● Text zur Analyse
========================

Dennoch wird es wohl noch sieben Jahre dauern, bis Bundeswehr, BND und andere luftgestützt tief hinein in fremde Länder spionieren können. Damit ISIS auch dann noch auf neuestem Stand ist, hat man in Gewerts Konzern schon einen Vorschlag parat. Soll doch der Euro-Hawk-Demonstrator weiter fliegen. Nicht in Deutschland, sondern irgendwo im harten Einsatz. Wie erkennt man Schwachstellen besser, kann sie schneller beheben und das System weiterentwickeln?
Hut ab, clever! Erst zieht man bei Regierung und Parlament den ISIS-Auftrag an Land. Dann lässt man sich vom Steuerzahler die US-Drohne als Erprobungsträger bezahlen. Alles ohne Risiko. Als die Euro-Hawk-Zulassung plangemäß scheitert, bietet man sogleich die Alternative an und hält erneut die Hand auf, während man die Systemführerschaft in EU-Europa anstrebt. Derweil stellt die Bundeswehr die Erprobungsmannschaft, schon, weil sie so eine Aufklärungsdrohne dringend braucht beim Rückzug aus Afghanistan.

========================

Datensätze
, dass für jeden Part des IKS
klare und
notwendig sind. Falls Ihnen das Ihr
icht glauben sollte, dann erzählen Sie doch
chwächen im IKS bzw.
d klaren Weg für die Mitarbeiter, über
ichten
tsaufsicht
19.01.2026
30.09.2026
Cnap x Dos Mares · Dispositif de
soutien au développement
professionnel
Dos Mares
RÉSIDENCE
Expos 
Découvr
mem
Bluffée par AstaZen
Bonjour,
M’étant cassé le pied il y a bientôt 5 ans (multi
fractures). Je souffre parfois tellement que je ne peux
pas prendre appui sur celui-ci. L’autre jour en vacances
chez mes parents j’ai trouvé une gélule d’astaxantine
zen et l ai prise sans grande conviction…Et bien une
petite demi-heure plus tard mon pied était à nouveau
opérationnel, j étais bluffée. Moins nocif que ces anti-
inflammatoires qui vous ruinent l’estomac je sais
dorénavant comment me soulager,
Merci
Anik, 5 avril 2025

========================

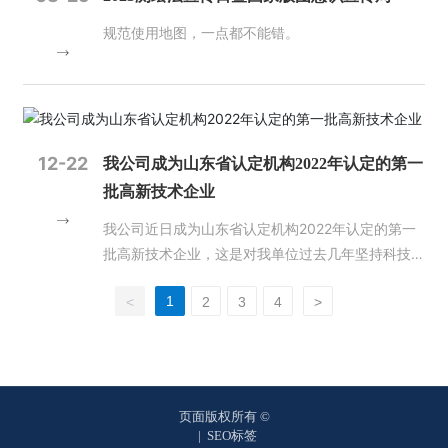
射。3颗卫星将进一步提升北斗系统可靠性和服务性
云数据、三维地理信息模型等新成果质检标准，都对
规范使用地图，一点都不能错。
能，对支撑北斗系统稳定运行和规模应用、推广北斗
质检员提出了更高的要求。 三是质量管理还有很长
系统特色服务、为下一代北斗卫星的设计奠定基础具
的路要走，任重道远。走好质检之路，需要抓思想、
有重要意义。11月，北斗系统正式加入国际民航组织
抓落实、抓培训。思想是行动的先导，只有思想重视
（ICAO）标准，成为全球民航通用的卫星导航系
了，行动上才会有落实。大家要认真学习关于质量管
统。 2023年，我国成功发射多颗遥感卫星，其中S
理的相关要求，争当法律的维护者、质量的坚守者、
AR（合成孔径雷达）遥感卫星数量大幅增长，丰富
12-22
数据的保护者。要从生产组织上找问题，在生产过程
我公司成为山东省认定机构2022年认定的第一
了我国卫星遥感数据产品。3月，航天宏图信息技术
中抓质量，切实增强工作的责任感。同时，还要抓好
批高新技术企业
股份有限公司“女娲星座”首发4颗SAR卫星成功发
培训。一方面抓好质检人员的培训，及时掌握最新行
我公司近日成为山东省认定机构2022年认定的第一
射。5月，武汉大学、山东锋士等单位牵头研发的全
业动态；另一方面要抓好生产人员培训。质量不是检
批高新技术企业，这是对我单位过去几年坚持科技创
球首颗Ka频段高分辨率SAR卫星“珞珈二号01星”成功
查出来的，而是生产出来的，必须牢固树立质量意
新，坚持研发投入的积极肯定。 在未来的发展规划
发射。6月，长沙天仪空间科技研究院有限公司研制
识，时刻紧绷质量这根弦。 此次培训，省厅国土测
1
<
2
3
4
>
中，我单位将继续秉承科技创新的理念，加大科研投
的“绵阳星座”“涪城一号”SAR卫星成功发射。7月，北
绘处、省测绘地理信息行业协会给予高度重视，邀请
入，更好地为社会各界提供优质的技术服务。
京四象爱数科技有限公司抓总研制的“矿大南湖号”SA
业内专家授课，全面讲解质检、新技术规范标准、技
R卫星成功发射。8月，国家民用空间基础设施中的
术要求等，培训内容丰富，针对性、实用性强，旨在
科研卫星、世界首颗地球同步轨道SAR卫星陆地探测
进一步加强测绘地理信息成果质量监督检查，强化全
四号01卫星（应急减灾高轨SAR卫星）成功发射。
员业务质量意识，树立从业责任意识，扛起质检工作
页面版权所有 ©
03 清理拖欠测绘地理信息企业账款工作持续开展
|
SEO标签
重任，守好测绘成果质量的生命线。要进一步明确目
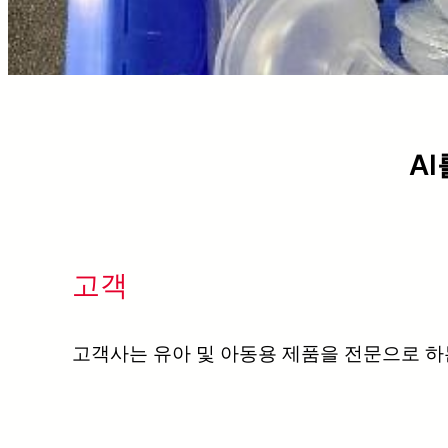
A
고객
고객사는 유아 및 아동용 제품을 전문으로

========================

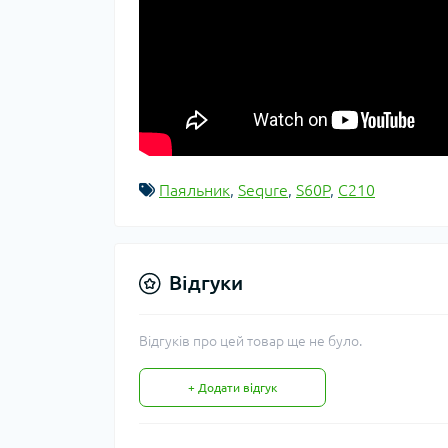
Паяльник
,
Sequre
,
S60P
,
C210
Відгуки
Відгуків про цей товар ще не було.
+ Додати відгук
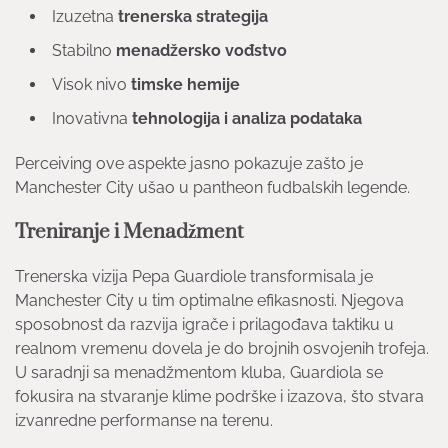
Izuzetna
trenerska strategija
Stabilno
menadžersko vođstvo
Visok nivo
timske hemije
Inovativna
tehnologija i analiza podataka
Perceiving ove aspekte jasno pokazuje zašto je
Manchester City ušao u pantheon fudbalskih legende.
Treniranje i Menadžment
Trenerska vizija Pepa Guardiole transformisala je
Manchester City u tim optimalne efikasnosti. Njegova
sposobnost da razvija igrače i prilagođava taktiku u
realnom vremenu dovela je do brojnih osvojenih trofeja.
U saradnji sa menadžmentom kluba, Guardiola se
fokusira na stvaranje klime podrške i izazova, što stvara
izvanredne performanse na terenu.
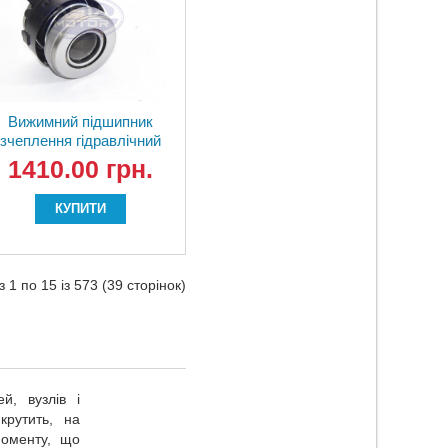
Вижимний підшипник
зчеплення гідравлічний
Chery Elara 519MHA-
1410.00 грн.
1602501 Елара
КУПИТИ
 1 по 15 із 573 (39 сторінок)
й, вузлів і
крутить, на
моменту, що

========================

● Arbeitsauftrag
Gib aus dem Text über die Euro-Hawk-Drohne den Abschnitt wörtlich wieder, der mit den Worten "Dennoch wird es" beginnt und mit "das System weiterentwickeln?" schließt.

● Lösung
Dennoch wird es wohl noch sieben Jahre dauern, bis Bundeswehr, BND und andere luftgestützt tief hinein in fremde Länder spionieren können. Damit ISIS auch dann noch auf neuestem Stand ist, hat man in Gewerts Konzern schon einen Vorschlag parat. Soll doch der Euro-Hawk-Demonstrator weiter fliegen. Nicht in Deutschland, sondern irgendwo im harten Einsatz. Wie erkennt man Schwachstellen besser, kann sie schneller beheben und das System weiterentwickeln?